The expansion of NRL's Voice Against Violence program into Tonga will encourage men to be more involved in the conversation regarding a serious social issue.
The NRL visited Tonga at the start of September to address the Tongan Government and a number of local organisations who are eager to support the NRL in delivering the anti-violence model.
Those organisations include; Families Free Of Violence (FFOV), Legal Aid, Women's Crisis Centre (WCC), Ma'a Fafine Mo E Famili (For women and families), Tonga National Centre for Women and Children (TNCWC), TALIFA and Ministry of Internal Affairs – Women's Division ( MIA).
In a fight that has predominantly been led by women, ex-Samoan International and NRL Community Manager Steve Meredith said it's vital to work with these services in Tonga while using the game's voice to complement the country's action plan to stop violence and invite men into the conversation.
"From a ministry of internal affair perspective this is a priority for Tonga - the prevention of violence and also the support of victims of violence," Meredith said.
We want to empower our young footballers to take a stand and call out inappropriate behaviourJaymes Boland-Rudder
"In Tonga violence is a taboo topic, as it is across many communities across Australia, and one of the key things to address it is to firstly acknowledge that it's an issue.

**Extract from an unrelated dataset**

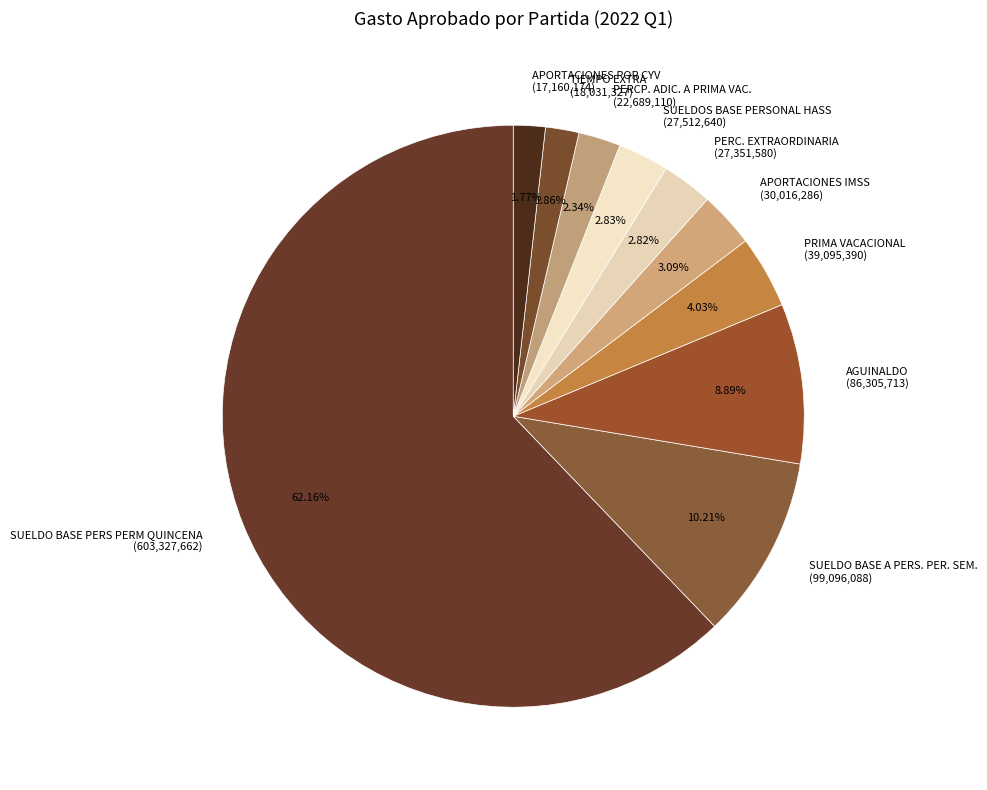

Do APORTACIONES IMSS and AGUINALDO together represent more than half of the pie?

No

And one challenge, in particular, that Tonga has faced is having that conversation with men.
"With the success of the roll-out of the program here in Australia, in PNG and Fiji, we've seen that the program has definitely had the ability to start these conversations with men and engage them in a unique way that our game does.
"Women have been leading this charge for quite a while in Tonga so for our expert partners they were impressed and almost brought to tears that now men are starting to have these conversations."
Since the success of the Tongan International team at the 2017 World Cup, the nation has seen a significant growth in the local football registrations from 18 teams last year to 30 teams this year.
From the expansion at the junior level and with the support of the Australian and Tongan governments, the NRL will deliver the program to the under 15 and under 17 players that compete in the Tonga Championships.
NRL's Head of Government and Community Relations, Jaymes Boland-Rudder said it's important the program is also rolled out to the Tongan youth.
"We want to empower our young footballers to take a stand and call out inappropriate behaviour to make sure that the communities in which they live are free of violence," Boland-Rudder said.
"Us discussing this issue and delivering the program to the under 15 and under 17 boys is so that there's a level of ownership by the young men who will be future leaders in their communities about the need for them to take some really positive actions and ensure that their families and their family environments are happy and safe environments.
"For us to be able to engage with these young men and use our unique ability to connect with them is going to make such a big impact in addressing this serious issue and ultimately hopefully preventing domestic and family violence in the future."